Hiçbir sergisini çok zayıf resim kültürümden dolayı izlemediğim Batmanlı ünlü ressam Ahmet Güneştekin'in "Hafıza Odası" enstalasyonu için Diyarbakır'a yaptığı PR çıkarması, entelijansiya içinde bir tremor yarattı.
 
T24'ten arkadaşım Ayşe Hür'e, oradan evlendiğini yazdığım için benimle konuşmayan ÜK'ye herkes Sur'da İsmail Saymaz'la halay çeken Ertuğrul Özkök'ü kınadı. Ben bu konuya giremeyeceğim çünkü Özgür Gündem davasında paraya çevrilen hapis cezamı ödeyen İletişim'den en iyi dostlarım AO ve TP olayı hafife alırsam beni mahvedeceklerini söylediler.
 
Fakat Londra'dan sonra sevdiğim kentler sıralamasında İzmir ve İstanbul'la çekişen bir Diyarbakır haberini atlayamazdım. Kıvrak magazin zekâmı kullanıp sadece Diyarbakır gezisi programı ve açılışa katılan kimi isimleri yazmakla yetiniyorum. 
 
 
Ev sahipleri Ahmet Güneştekin ve Diyarbakır Ticaret ve Sanayi Odası, HDP'den Mithat Sancar, AKP'den Cevdet Yılmaz,  DEVA Partisi'nden Mehmet Emin Ekmen, bana hep Turgut Özal'ı hatırlatan Ekrem İmamoğlu, Ertuğrul Özkök'ün yanı sıra "namlı" gazeteciler İsmail Saymaz, Akif Beki, Nevzat Çiçek, kamerasıyla İsmail Küçükkaya. Ali Topuz, Balçiçek İlter, Mustafa Karaalioğlu, Yıldıray Oğur, Sevilay Yılman... Halay teperken salgından da mı korkmamışlar? Ben daha otobüse bile binmedim, metroya geçen hafta bindim korkudan.
 
Tam burada kesecekken öfkeli bir grup Amedlinin protesto amacıyla sergiye girip bazı tabutları aşağı attıklarını okudum. Öfkelerinin haklılığını anlayabilirim ama Sur'daki Keçi Burcu'nda sergilenen objeleri aşağı atmalarını anlamam mümkün değil. Zaten serginin açılışı ve içeriği yeterince eleştirildi.
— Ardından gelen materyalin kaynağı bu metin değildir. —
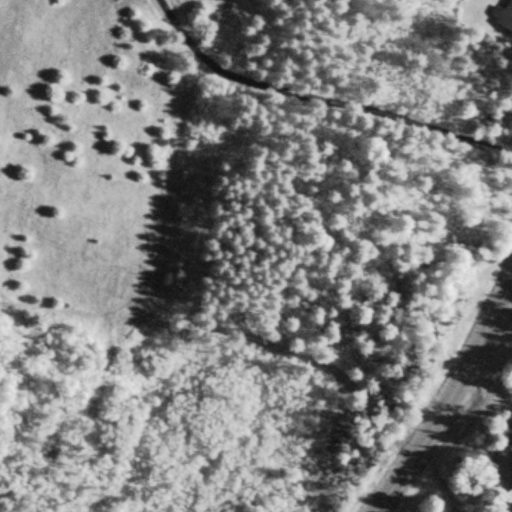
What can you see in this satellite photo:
building: (502, 17)
road: (321, 99)
road: (448, 402)
road: (505, 422)
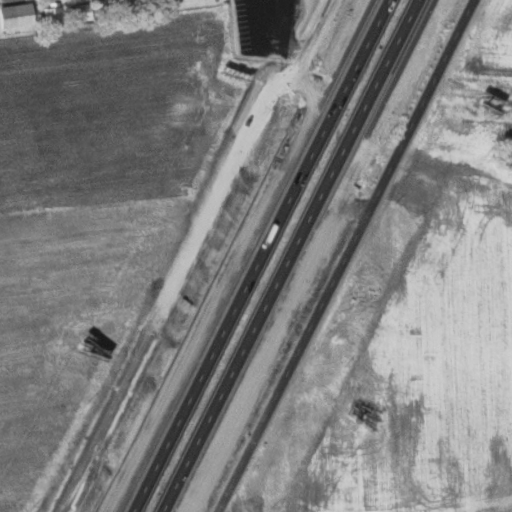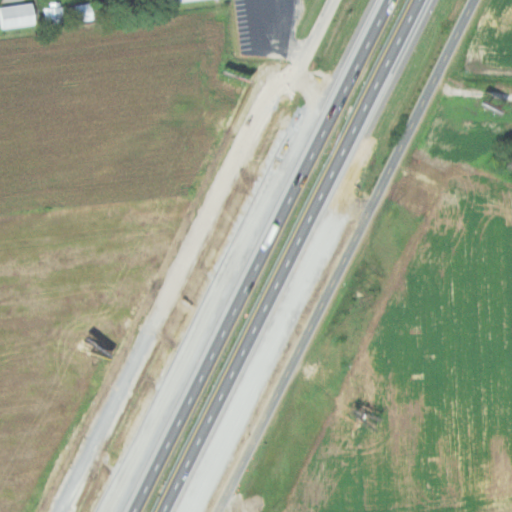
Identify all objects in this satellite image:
building: (170, 0)
building: (77, 12)
building: (49, 13)
building: (13, 15)
road: (190, 252)
road: (293, 255)
road: (345, 255)
road: (254, 256)
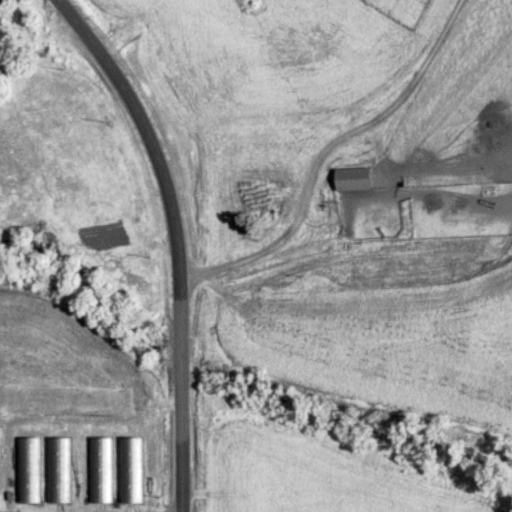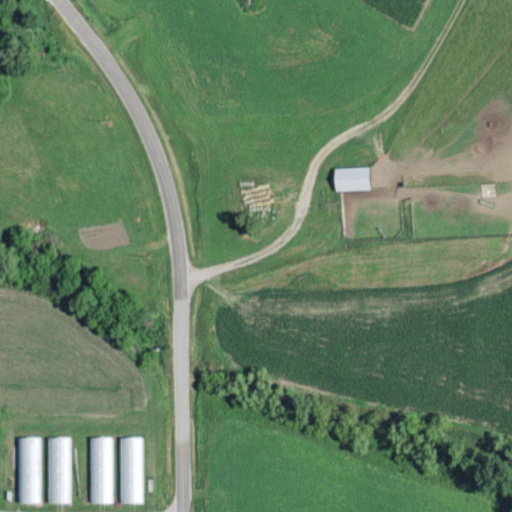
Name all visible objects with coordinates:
building: (350, 178)
road: (172, 241)
building: (26, 469)
building: (57, 469)
building: (98, 469)
building: (128, 469)
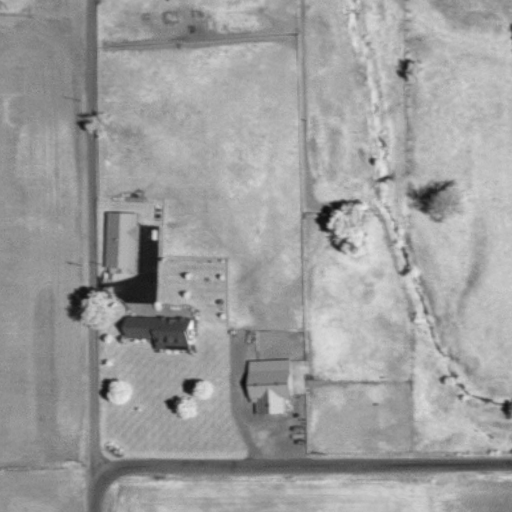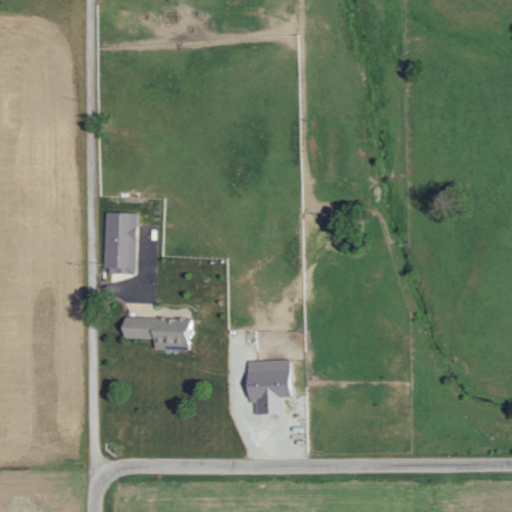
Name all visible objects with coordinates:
building: (119, 242)
road: (93, 243)
building: (158, 330)
building: (266, 384)
road: (299, 464)
road: (96, 499)
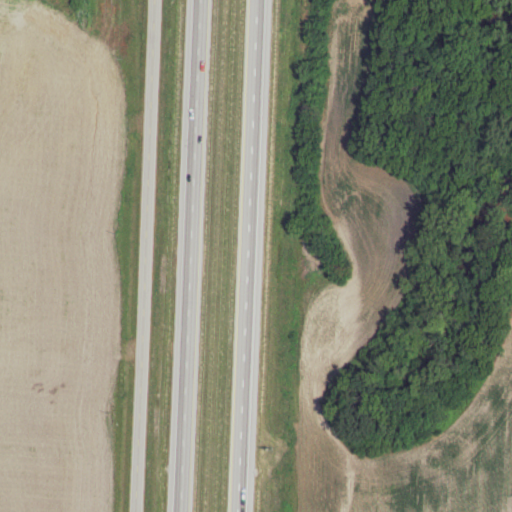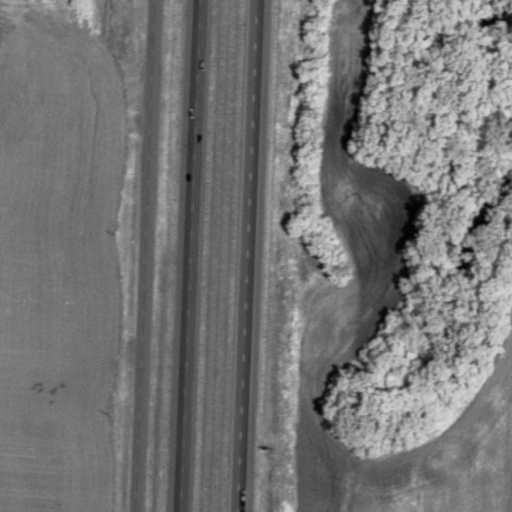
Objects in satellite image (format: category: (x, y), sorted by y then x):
road: (191, 255)
road: (117, 256)
road: (250, 256)
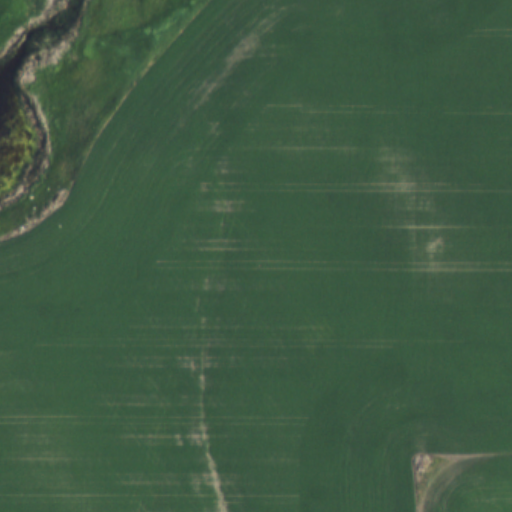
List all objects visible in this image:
road: (457, 467)
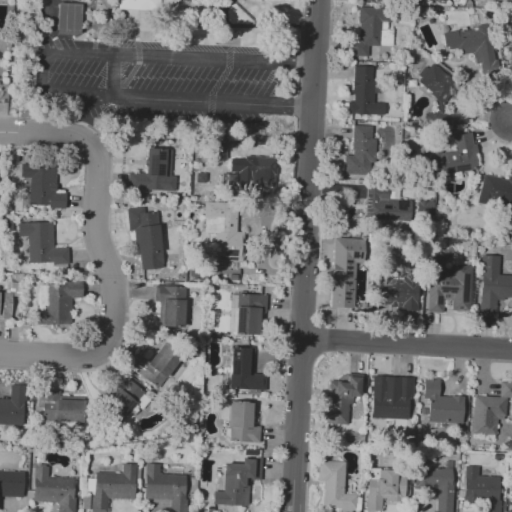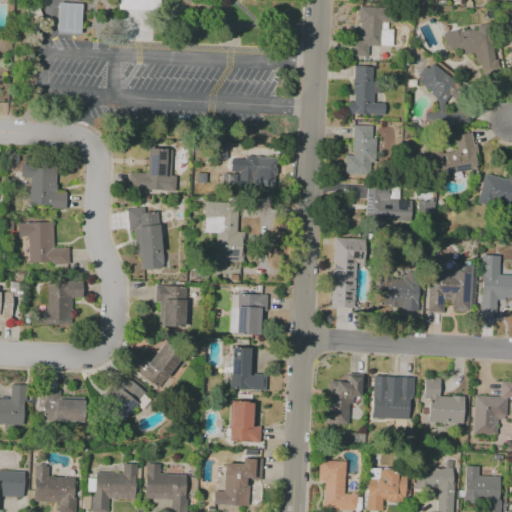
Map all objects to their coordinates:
rooftop solar panel: (130, 4)
building: (137, 5)
building: (146, 5)
building: (67, 18)
rooftop solar panel: (68, 18)
rooftop solar panel: (131, 20)
building: (369, 30)
building: (366, 31)
rooftop solar panel: (133, 33)
building: (465, 43)
building: (473, 46)
building: (510, 57)
building: (510, 58)
road: (43, 72)
road: (113, 74)
road: (298, 74)
parking lot: (167, 76)
building: (363, 92)
building: (362, 93)
building: (442, 98)
road: (88, 127)
building: (358, 151)
building: (359, 151)
rooftop solar panel: (162, 155)
building: (451, 156)
building: (452, 157)
rooftop solar panel: (152, 164)
rooftop solar panel: (160, 168)
building: (260, 169)
building: (258, 170)
building: (149, 172)
building: (152, 172)
building: (200, 178)
building: (41, 185)
building: (41, 187)
building: (496, 191)
building: (495, 195)
building: (383, 205)
building: (423, 208)
building: (424, 208)
building: (224, 223)
building: (222, 229)
building: (143, 231)
building: (144, 237)
road: (263, 240)
building: (40, 243)
building: (40, 245)
road: (100, 252)
rooftop solar panel: (230, 253)
road: (308, 256)
building: (343, 270)
building: (345, 273)
building: (492, 284)
building: (492, 285)
rooftop solar panel: (465, 287)
building: (448, 288)
building: (448, 289)
building: (395, 291)
building: (398, 291)
rooftop solar panel: (439, 300)
building: (4, 303)
building: (57, 303)
building: (58, 303)
building: (169, 305)
building: (170, 305)
building: (5, 307)
building: (247, 313)
building: (248, 313)
road: (408, 343)
building: (154, 364)
building: (155, 365)
building: (243, 370)
building: (242, 371)
building: (505, 389)
building: (122, 395)
building: (389, 397)
building: (121, 398)
building: (340, 398)
building: (390, 398)
building: (340, 399)
rooftop solar panel: (119, 401)
building: (440, 404)
building: (441, 404)
building: (12, 406)
building: (13, 406)
building: (58, 406)
rooftop solar panel: (123, 407)
building: (70, 409)
building: (489, 409)
building: (486, 414)
building: (241, 422)
building: (242, 422)
building: (236, 482)
building: (236, 482)
building: (10, 483)
building: (12, 483)
building: (436, 484)
building: (111, 486)
building: (333, 486)
building: (112, 487)
building: (163, 487)
building: (334, 487)
building: (382, 487)
building: (437, 487)
building: (165, 488)
building: (385, 488)
building: (51, 489)
building: (53, 489)
building: (479, 489)
building: (481, 489)
building: (510, 493)
building: (511, 498)
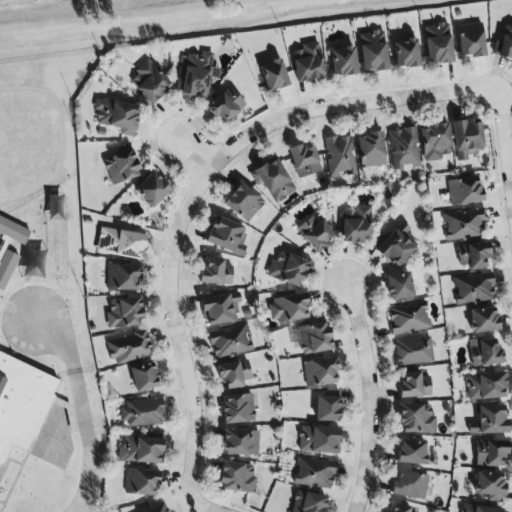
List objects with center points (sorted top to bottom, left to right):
road: (210, 29)
building: (470, 40)
building: (504, 43)
building: (438, 44)
building: (372, 52)
building: (405, 53)
building: (343, 61)
building: (307, 62)
building: (197, 74)
building: (273, 75)
building: (149, 83)
building: (226, 105)
road: (346, 106)
building: (116, 116)
building: (466, 138)
road: (505, 138)
building: (435, 142)
road: (198, 148)
building: (404, 149)
building: (370, 150)
building: (339, 156)
building: (304, 161)
building: (121, 167)
building: (273, 181)
building: (151, 190)
building: (464, 191)
building: (243, 202)
building: (356, 224)
building: (464, 224)
building: (226, 235)
building: (315, 235)
building: (120, 243)
building: (396, 246)
building: (9, 248)
building: (473, 255)
building: (287, 269)
building: (216, 272)
building: (122, 277)
building: (399, 286)
building: (473, 288)
building: (220, 308)
building: (287, 308)
building: (124, 313)
building: (408, 318)
building: (483, 320)
road: (174, 325)
building: (314, 338)
building: (128, 348)
building: (413, 351)
building: (485, 353)
building: (320, 372)
building: (233, 374)
building: (143, 377)
building: (414, 386)
building: (485, 386)
road: (370, 397)
building: (22, 402)
building: (22, 403)
building: (237, 408)
road: (82, 409)
building: (327, 409)
building: (141, 413)
building: (416, 419)
building: (489, 420)
building: (318, 440)
building: (240, 442)
building: (140, 450)
building: (411, 452)
building: (490, 452)
building: (314, 473)
building: (236, 477)
building: (141, 482)
building: (410, 485)
building: (490, 485)
building: (307, 502)
road: (203, 506)
building: (399, 508)
building: (156, 509)
building: (475, 509)
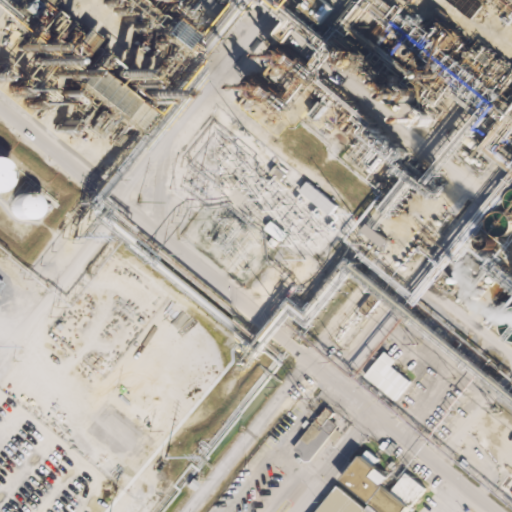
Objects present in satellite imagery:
building: (38, 0)
building: (229, 0)
building: (0, 165)
building: (316, 192)
building: (319, 197)
building: (511, 199)
power substation: (249, 200)
building: (16, 205)
building: (22, 205)
building: (273, 223)
building: (277, 230)
building: (372, 232)
building: (376, 234)
road: (65, 277)
building: (0, 282)
road: (251, 299)
building: (388, 375)
building: (386, 376)
road: (252, 432)
building: (313, 436)
building: (317, 436)
road: (338, 460)
building: (508, 483)
building: (384, 486)
building: (366, 488)
building: (338, 503)
building: (342, 503)
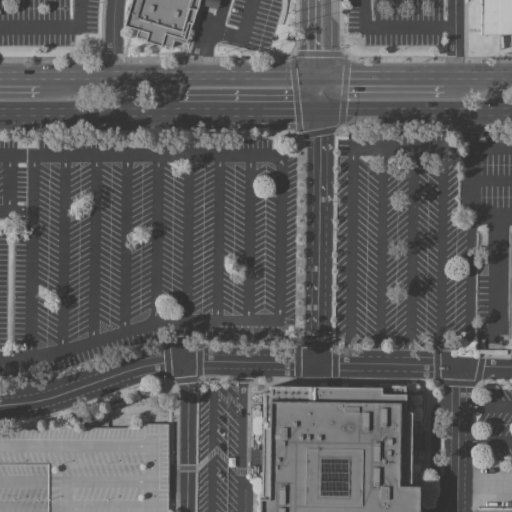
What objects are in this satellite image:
building: (207, 3)
building: (208, 3)
road: (219, 15)
building: (495, 17)
building: (495, 19)
building: (160, 20)
building: (161, 20)
parking lot: (408, 21)
road: (51, 24)
road: (396, 26)
road: (243, 32)
road: (453, 37)
road: (111, 38)
road: (310, 38)
road: (330, 39)
road: (200, 50)
road: (477, 74)
traffic signals: (319, 75)
road: (381, 75)
road: (178, 76)
road: (19, 77)
road: (319, 92)
road: (504, 106)
road: (54, 109)
road: (143, 109)
road: (205, 109)
road: (275, 109)
traffic signals: (319, 109)
road: (415, 109)
road: (469, 128)
road: (396, 145)
road: (490, 148)
road: (124, 155)
road: (265, 156)
parking lot: (494, 174)
road: (469, 181)
road: (490, 181)
road: (7, 186)
road: (19, 211)
road: (490, 215)
road: (317, 235)
road: (186, 238)
road: (217, 238)
road: (248, 238)
road: (155, 240)
parking lot: (400, 240)
road: (279, 241)
road: (124, 243)
road: (350, 243)
road: (410, 243)
road: (380, 244)
road: (93, 248)
parking lot: (142, 249)
road: (62, 253)
road: (31, 257)
road: (495, 278)
building: (511, 303)
road: (262, 321)
road: (439, 321)
road: (121, 331)
road: (183, 341)
road: (348, 352)
road: (378, 353)
road: (408, 353)
road: (439, 354)
road: (349, 363)
road: (212, 372)
road: (244, 373)
road: (92, 382)
road: (186, 437)
road: (458, 438)
road: (507, 438)
parking lot: (223, 445)
building: (327, 450)
building: (343, 453)
parking garage: (89, 464)
building: (89, 464)
road: (485, 487)
road: (210, 511)
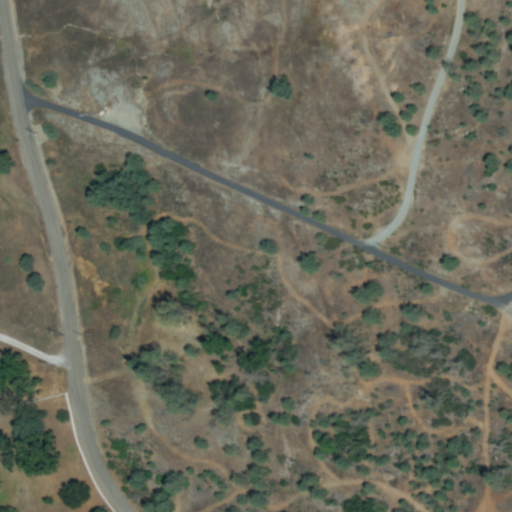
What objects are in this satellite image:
road: (419, 131)
road: (264, 202)
road: (58, 257)
road: (501, 297)
road: (36, 354)
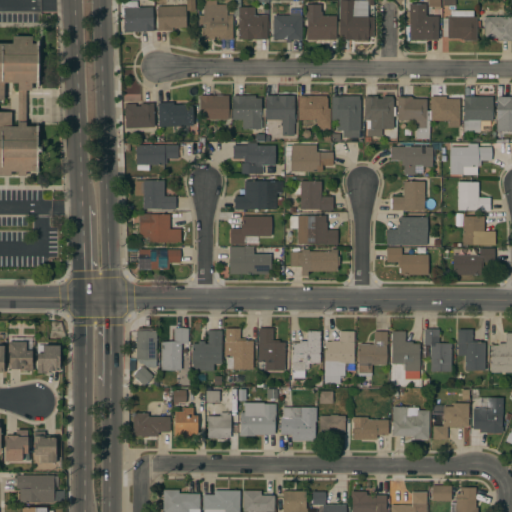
Keşke öfkeli Amedliler bir protesto gösterisi yapıp "Bu sergiyi gezmeyin" kampanyası başlatsalardı. Bana dışardan gazel okuma, derlerse de kızmam ama sadece Süleyman Nazif İlkokulu'nda Fehmi Bey'den, Ziya Gökalp İlkokulu'nda Türkan Hanım'dan ilk hayat bilgilerimi aldığımı hatırlatırım. 
 
Bu magazini zor bitireceğim galiba, tam gönderirken Halk TV'de Kadri Gürsel ve İsmail Saymaz'ın 'Konuşmasak Olmaz' programına denk geldim. Kadri Gürsel'in Diyarbakır konusunda sorduğu çanak olmayan ama çanak kokan sorularına İsmail Saymaz'ın verdiği mahcup savunmalar beni biraz üzdü. Çünkü bazı yaptıklarıyla kendine rağmen iyi bir gazeteci.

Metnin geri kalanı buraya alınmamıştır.